§ **What the task asks**
Given the listing that follows, report all lines in which the string "mass" occurs.

━━ Material shown

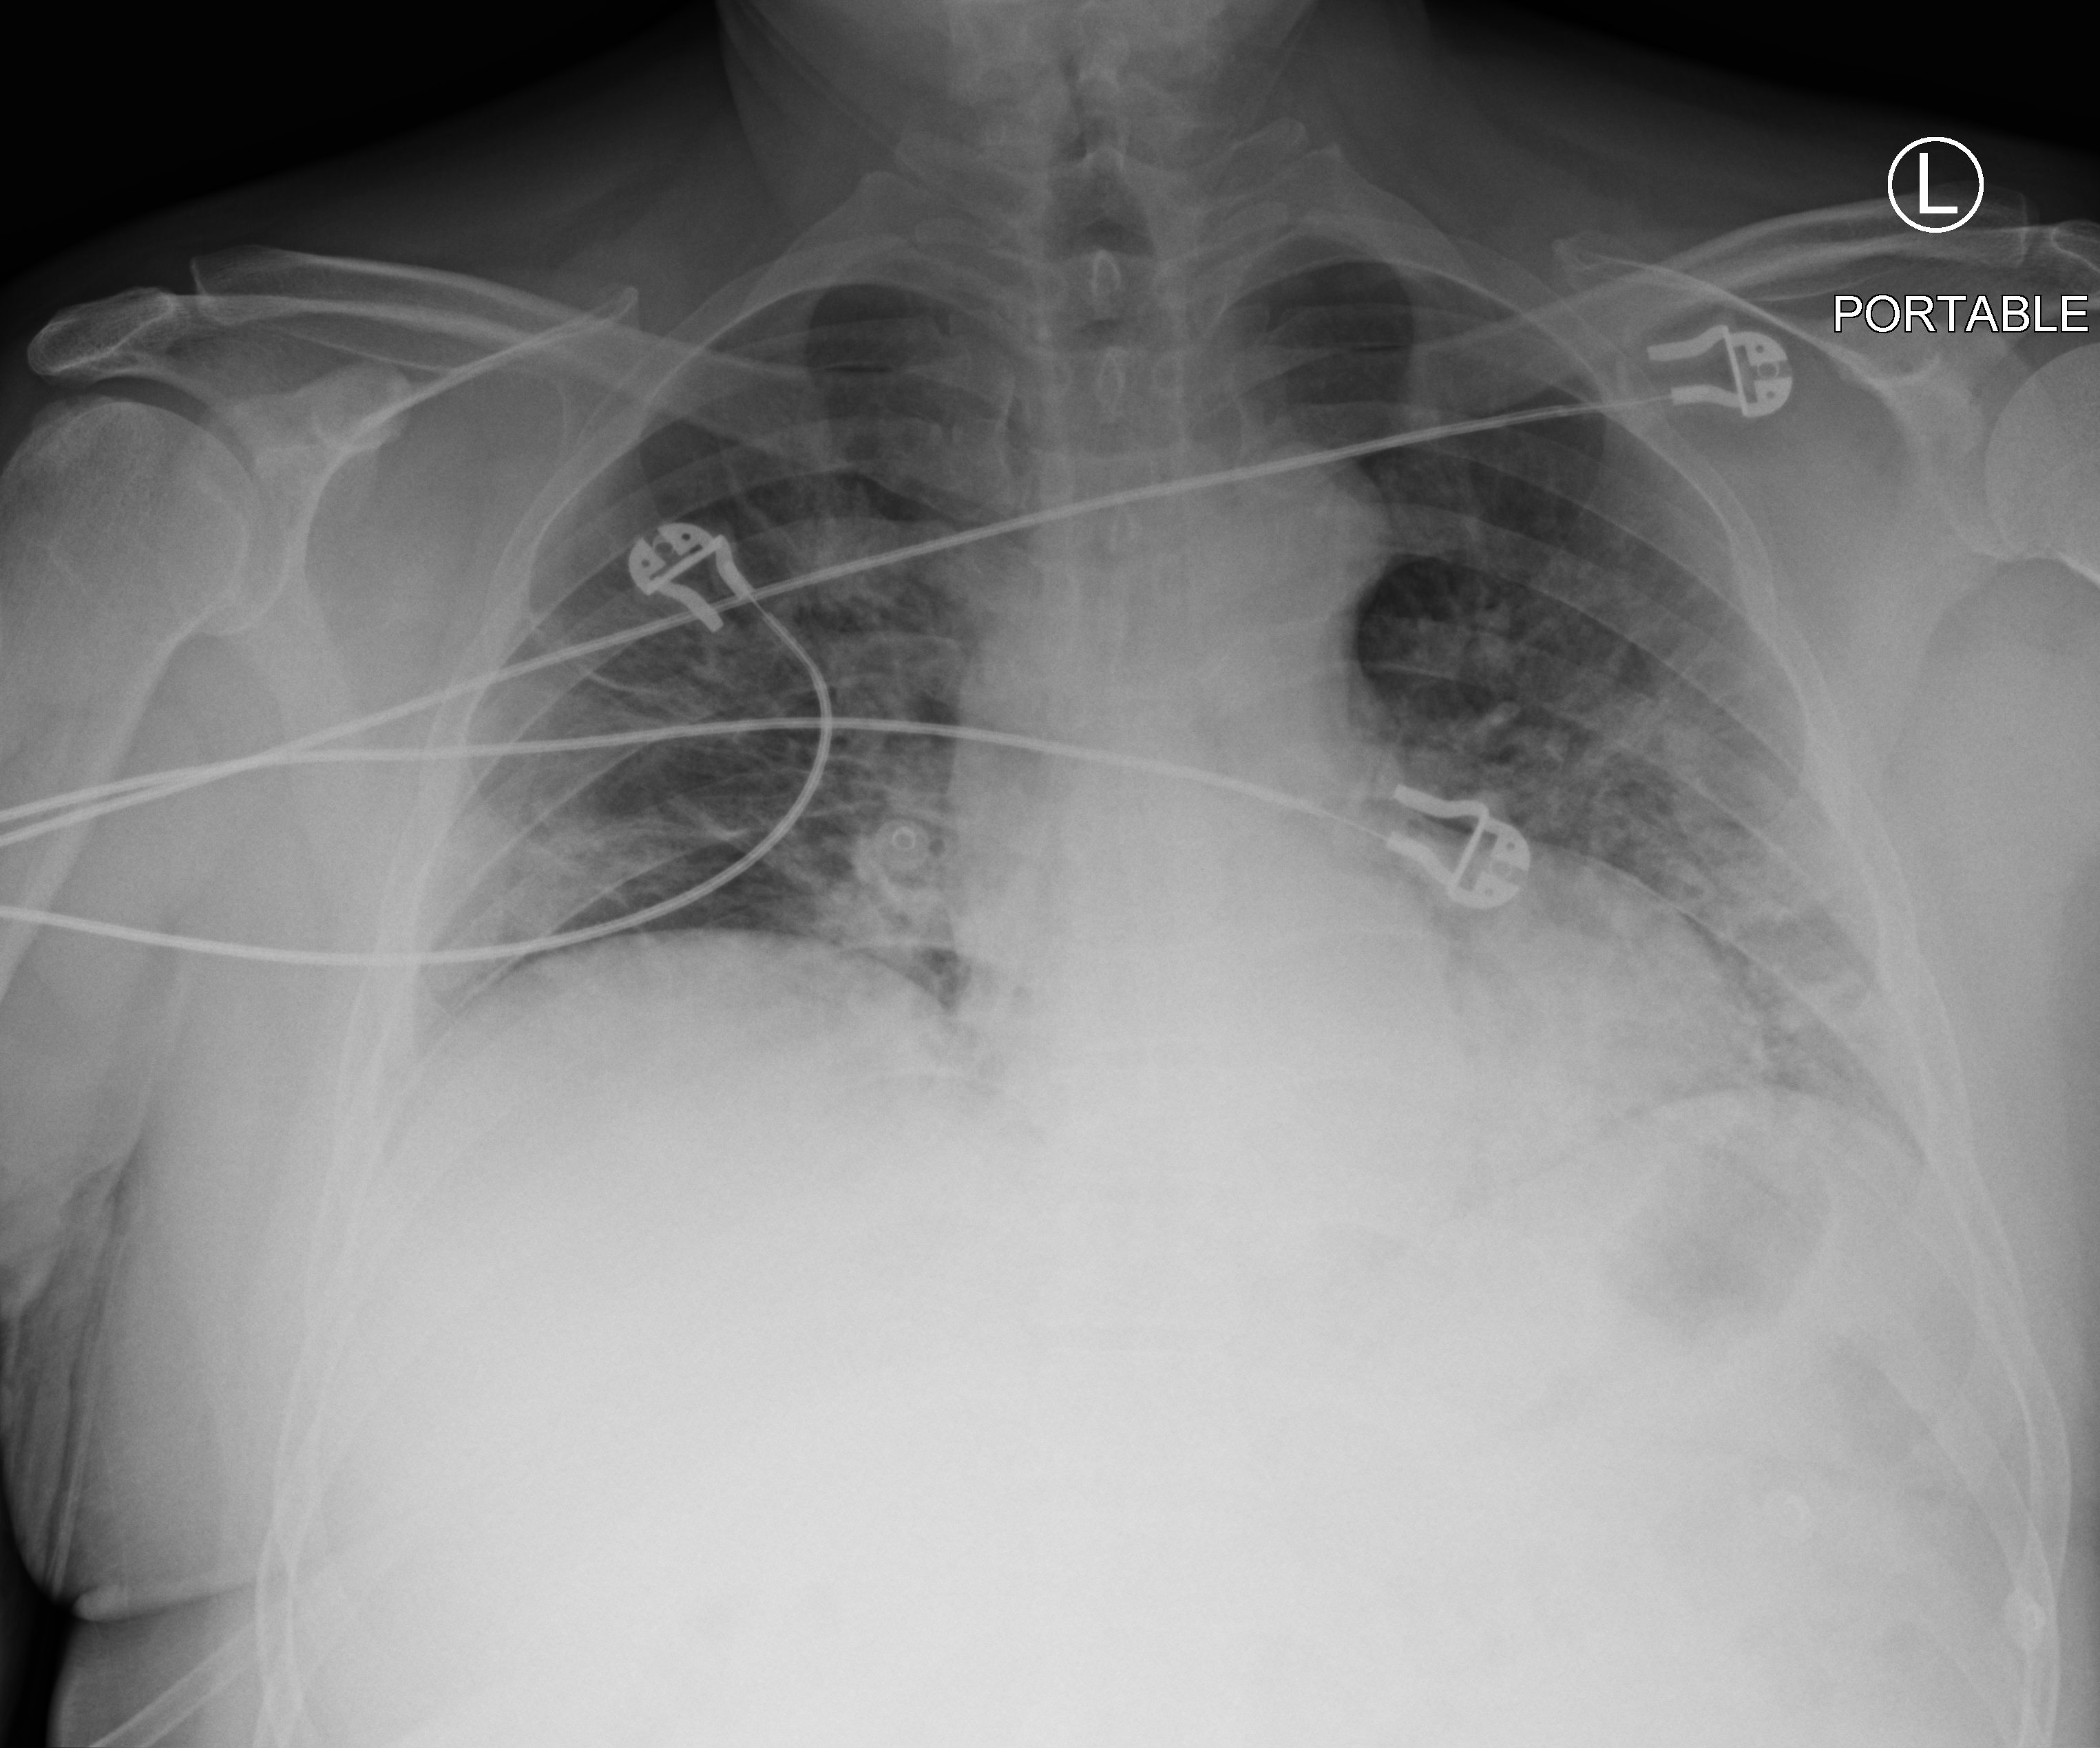
Bedside chest radiograph (computed radiography); anteroposterior (AP) projection. Male patient hospitalised with COVID-19, age 18–59 years.
From the hospital-stay record, not from the radiograph (when in the stay this image was taken is not recorded):
- admitted to intensive care during this hospital stay: no
- diabetes (admission record): yes
- mechanically ventilated during this hospital stay: no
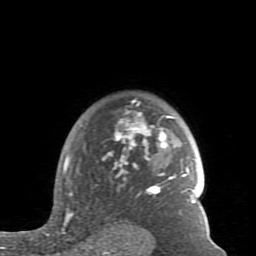
Breast MRI (dynamic contrast-enhanced), one axial slice. Position 65 of 80 along the scan axis. Cropped to one breast. Dynamic contrast-enhanced series, time point 2 of 7 at this slice position (early post-contrast). 1.5 T. TE 2.6 ms, TR 5.9 ms. 2 mm slice thickness. 256 × 256 image matrix, field of view 160 × 160 mm. Female patient.
Structures marked on this image (semi-automatically segmented with operator editing):
- enhancing-tissue mask used for the functional tumour volume (all voxels passing the contrast-enhancement thresholds inside the analysis volume; usually the tumour): bounding box (x1, y1, x2, y2) in pixels: (61, 101, 196, 234)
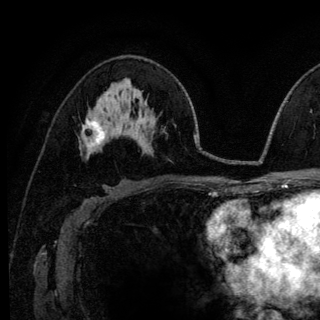
Breast MRI (dynamic contrast-enhanced), one axial slice; position 73 of 140 along the scan axis; cropped to one breast; dynamic contrast-enhanced series, time point 2 of 6 at this slice position (early post-contrast); 3 T; TE 4.2 ms, TR 8.6 ms; 320 × 320 image matrix, field of view 200 × 200 mm. Female patient.
Annotated regions visible in this slice (semi-automatically segmented with operator editing):
- enhancing-tissue mask used for the functional tumour volume (all voxels passing the contrast-enhancement thresholds inside the analysis volume; usually the tumour): bounding box [x1, y1, x2, y2] px = [85, 119, 105, 146]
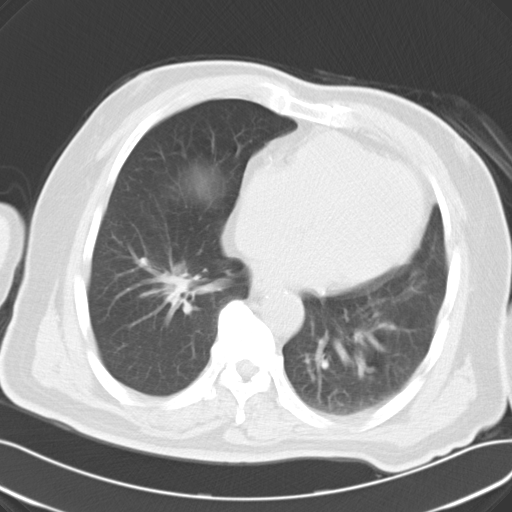
Chest CT, one axial slice; slice 14 of 30 in the series (ordered by position); reconstruction kernel B40f; lung window (W 1500 / L -600 HU); 10 mm slice thickness; 512 × 512 image matrix. Male patient, age 69 years. From the clinical record (not read from this slice): clinical TNM (as recorded): T1c N0 M0; histopathological grade: G2-3.
Outlined on this slice (bounding box drawn by a radiologist):
- lung tumour (recorded histology: adenocarcinoma): bounding box <161,258,186,309> (left, top, right, bottom; pixels)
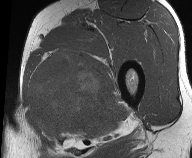
MRI of an extremity soft-tissue mass, one axial slice. Position 36 of 61 along the scan axis. MR volume resampled by the dataset authors to the PET/CT grid (not the native acquisition matrix). 3.27 mm slice thickness. 192 × 158 image matrix. Male patient. Case-level facts recorded for this patient, not image findings: histological type: pleiomorphic liposarcoma; grade: high; site of the primary tumour: left thigh.
Structures marked on this image (expert contour drawn on MRI and transferred to this co-registered scan by the dataset authors):
- gross tumour volume including surrounding oedema: bounding box <27,48,113,141> (left, top, right, bottom; pixels)
- gross tumour volume (mass): <29,50,112,129>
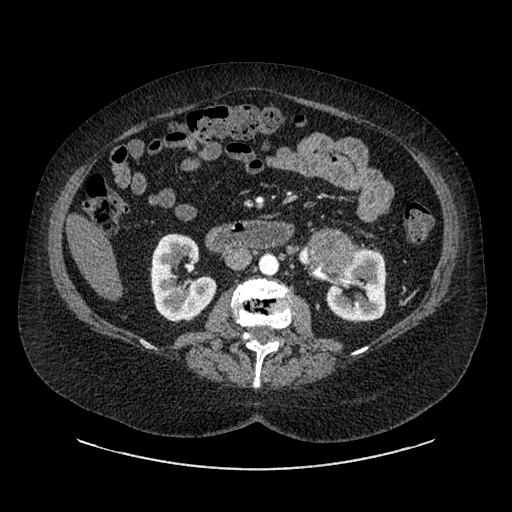
Contrast-enhanced abdominal CT, one axial slice. Position 492 of 769 along the scan axis. 120 kVp. Intravenous contrast given. Soft-tissue window (W 400 / L 40 HU). 0.62 mm slice thickness. 512 × 512 image matrix, field of view 460 × 460 mm. Female patient, age 61 years. Case-level facts recorded for this patient, not image findings: diagnosis: adrenocortical carcinoma; tumour side: left adrenal; tumour size at pathology: 13 cm; Ki-67 index: 79 %; stage (as recorded): 2.
Annotated regions visible in this slice (semi-automatically segmented with operator editing):
- mass: bounding box [x1, y1, x2, y2] px = [315, 235, 351, 271]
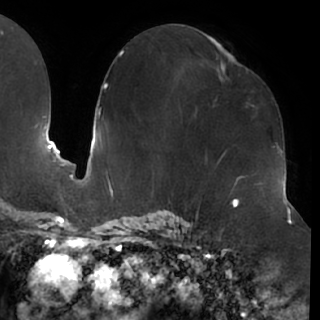
Breast MRI (dynamic contrast-enhanced), one axial slice. Slice 37 of 76 in the series (ordered by position). Cropped to one breast. Dynamic contrast-enhanced series, time point 2 of 7 at this slice position (early post-contrast). 1.5 T. TE 2.9 ms, TR 6.1 ms. 2.4 mm slice thickness. 320 × 320 image matrix, field of view 244 × 244 mm. Female patient.
Annotated regions visible in this slice (semi-automatic segmentation, software-assisted and operator-edited):
- enhancing-tissue mask used for the functional tumour volume (all voxels passing the contrast-enhancement thresholds inside the analysis volume; usually the tumour): bounding box <217,57,254,117> (left, top, right, bottom; pixels)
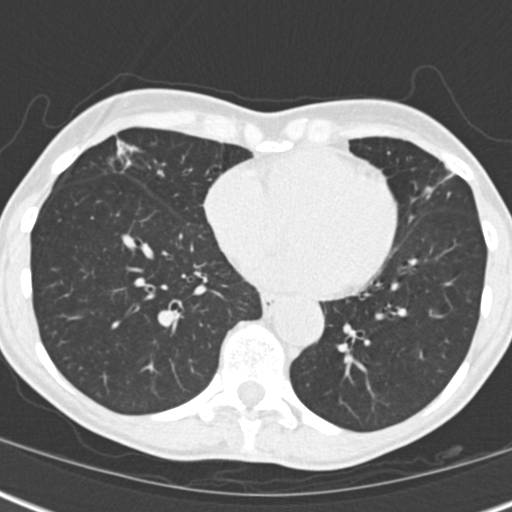
Low-dose screening chest CT, one axial slice. Position 65 of 173 along the scan axis. Reconstruction kernel B30f. 120 kVp. Lung window (W 1500 / L -600 HU). 2 mm slice thickness. 512 × 512 image matrix, field of view 290 × 290 mm.
Annotated regions visible in this slice (outlined manually by an expert reader):
- lesion 1 (tumor, middle lobe of right lung): bounding box [x1, y1, x2, y2] px = [118, 144, 126, 154]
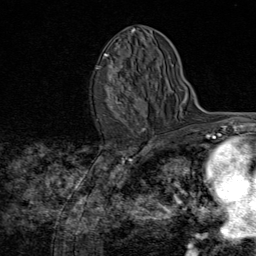
Breast MRI (dynamic contrast-enhanced), one axial slice. Position 44 of 80 along the scan axis. Cropped to one breast. Dynamic contrast-enhanced series, time point 2 of 8 at this slice position (early post-contrast). 1.5 T. TE 1.8 ms, TR 4.3 ms. 2 mm slice thickness. 256 × 256 image matrix, field of view 180 × 180 mm. Female patient.
Annotated regions visible in this slice (semi-automatically segmented with operator editing):
- enhancing-tissue mask used for the functional tumour volume (all voxels passing the contrast-enhancement thresholds inside the analysis volume; usually the tumour): bounding box [x1, y1, x2, y2] px = [105, 53, 146, 131]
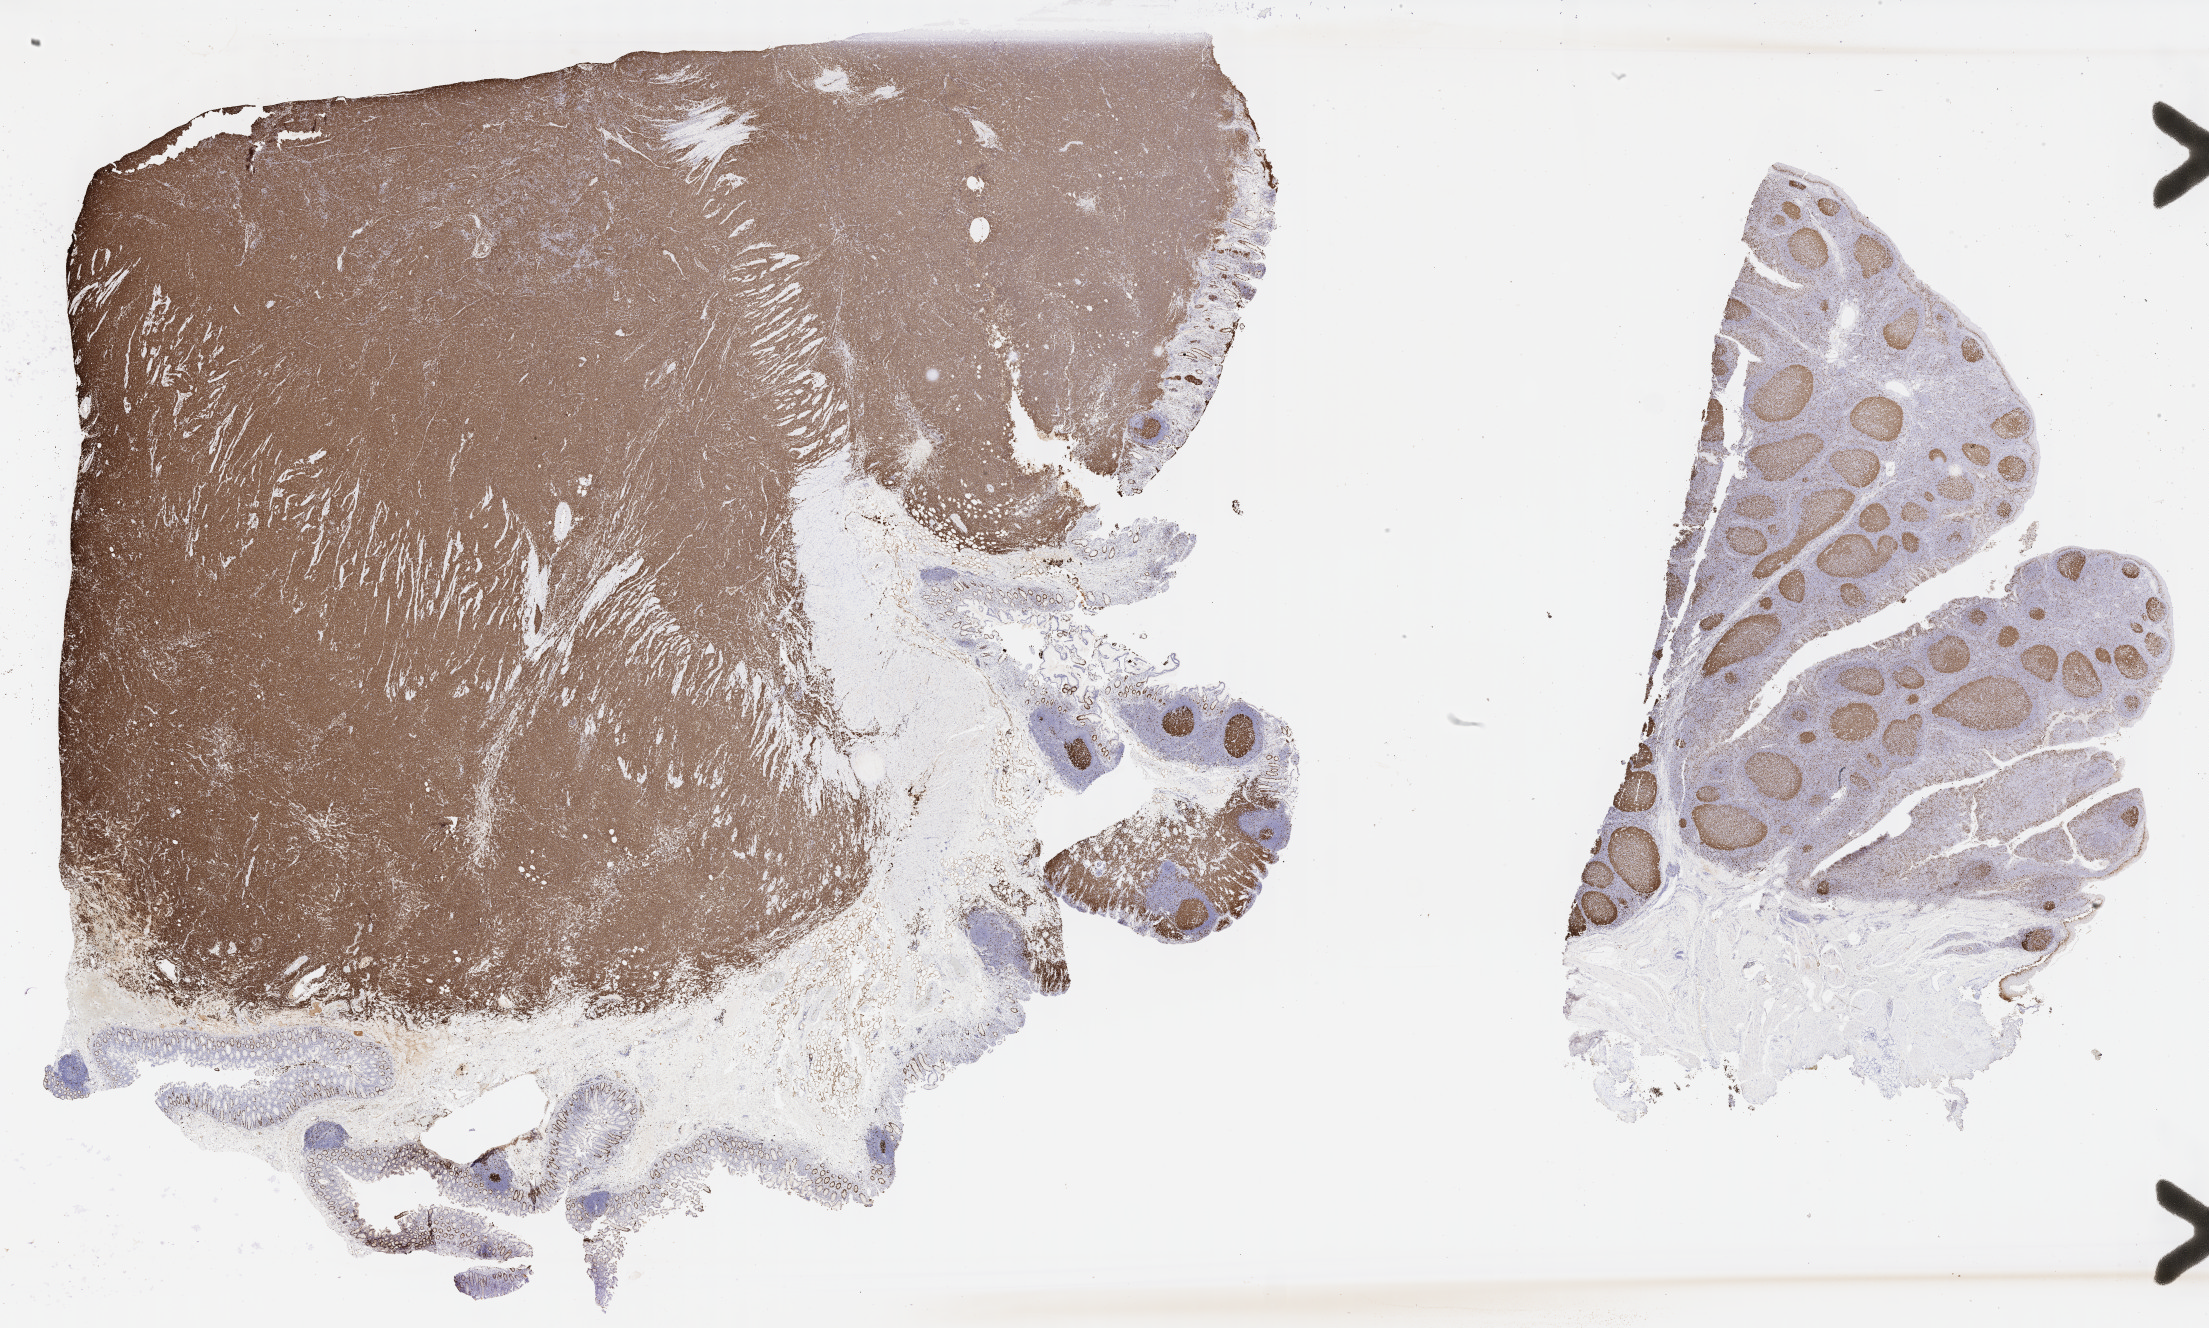
Immunohistochemistry (IHC) whole-slide image stained for Ki-67, shown as a low-resolution overview of the whole scanned area (about 35.7 x 21.5 mm), specimen: tumor tissue. Patient male; 59 years old.
* histologic diagnosis: Burkitt lymphoma, NOS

━━━━

§ **Answer to the exercise**
MRI of an extremity soft-tissue mass, one axial slice. Position 36 of 61 along the scan axis. MR volume resampled by the dataset authors to the PET/CT grid (not the native acquisition matrix). 3.27 mm slice thickness. 192 × 158 image matrix. Male patient. Case-level facts recorded for this patient, not image findings: histological type: pleiomorphic liposarcoma; grade: high; site of the primary tumour: left thigh.
- gross tumour volume (mass): <29,50,112,129>
- mass: bounding box [x1, y1, x2, y2] px = [315, 235, 351, 271]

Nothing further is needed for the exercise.